In a bold move to enforce foreign exchange regulations, the Bank of Ghana has suspended the Foreign Exchange Trading Licence of Consolidated Bank Ghana (CBG) for a month, effective November 26, 2024.

This decisive action follows multiple breaches of foreign exchange market regulations, guidelines for inward remittance services, and anti-money laundering protocols.

CBG’s suspension is not an isolated incident. Earlier this year, Guaranty Trust Bank Ghana Limited and FBNBank Ghana Limited faced similar penalties for non-compliance with foreign exchange regulations.

These enforcement actions demonstrate the Bank of Ghana’s commitment to maintaining the integrity of the foreign exchange market.
The suspension stems from CBG’s failure to adhere to the Updated Guidelines for Inward Remittance Services for Payment Service Providers, issued in November 2023, and the Anti-Money Laundering/Combating the Financing of Terrorism & The Proliferation of Weapons of Mass Destruction (AML/CFT&P) Guideline, updated in December 2022.

To have its licensee restored, CBG must implement effective controls to ensure strict compliance with foreign exchange regulations.

The Bank of Ghana has issued a stern warning to all foreign exchange market players, emphasizing the importance of adhering to applicable regulations and guidelines.

Background

Consolidated Bank Ghana Ltd is an indigenous Ghanaian universal bank, licensed by the Bank of Ghana under the Specialized Deposit-Taking Institutions Act, 2016 (Act 930).

With a focus on personal and business banking, CBG offers various services, including remittance solutions and SME funding initiatives.

Implications And Next Steps

The one-month suspension will likely impact CBG’s foreign exchange trading operations, affecting customers and businesses reliant on these services.

To mitigate potential disruptions, CBG must promptly address the regulatory breaches and demonstrate compliance with foreign exchange regulations.

As the Bank of Ghana continues to monitor CBG’s progress, the banking sector can expect increased scrutiny and enforcement of foreign exchange regulations.

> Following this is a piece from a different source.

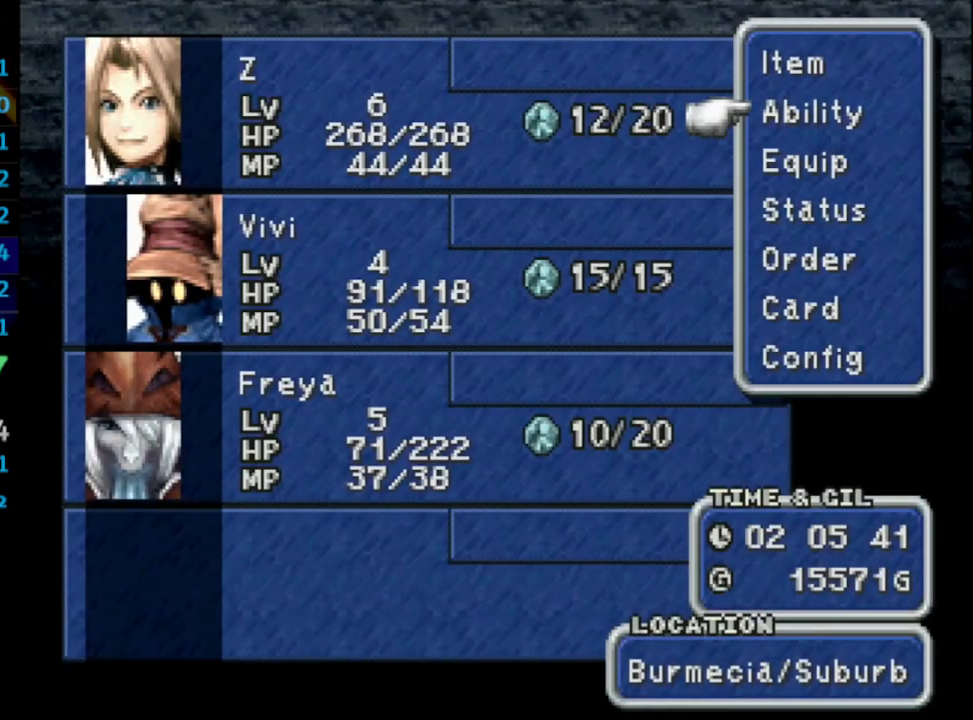
{"buttons": ["CROSS"], "left_stick": "center", "right_stick": "center", "events": [[33, "DPAD_DOWN", "down"], [83, "CROSS", "down"], [100, "DPAD_DOWN", "up"], [133, "CROSS", "up"], [167, "CROSS", "down"], [350, "CROSS", "up"], [483, "CROSS", "down"]]}
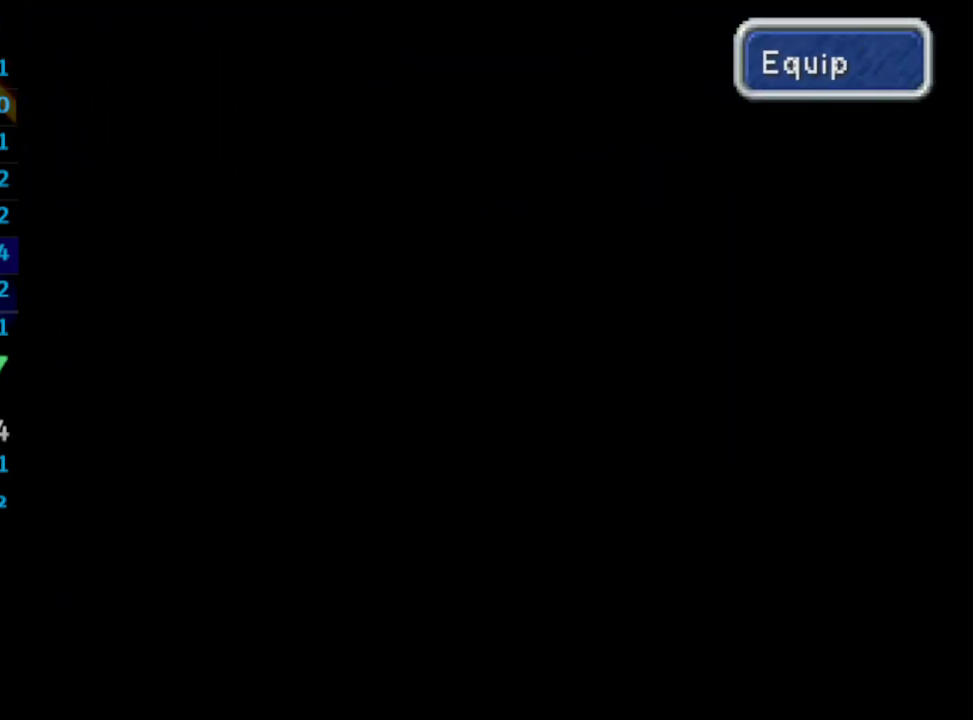
{"buttons": ["CROSS"], "left_stick": "center", "right_stick": "center", "events": [[100, "CROSS", "up"], [150, "CROSS", "down"], [183, "CROSS", "up"], [300, "CROSS", "down"], [333, "CROSS", "up"], [367, "CROSS", "down"], [417, "CROSS", "up"], [467, "CROSS", "down"]]}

Market players would do well to take heed of this warning, ensuring their operations align with regulatory requirements to avoid similar penalties.

In the words of Sandra Thompson, Secretary to the Bank of Ghana, “The licensee will be restored at the end of the one-month suspension period once the Bank of Ghana is satisfied that CBG has put in place effective controls to ensure strict adherence
to the foreign exchange market regulation.”.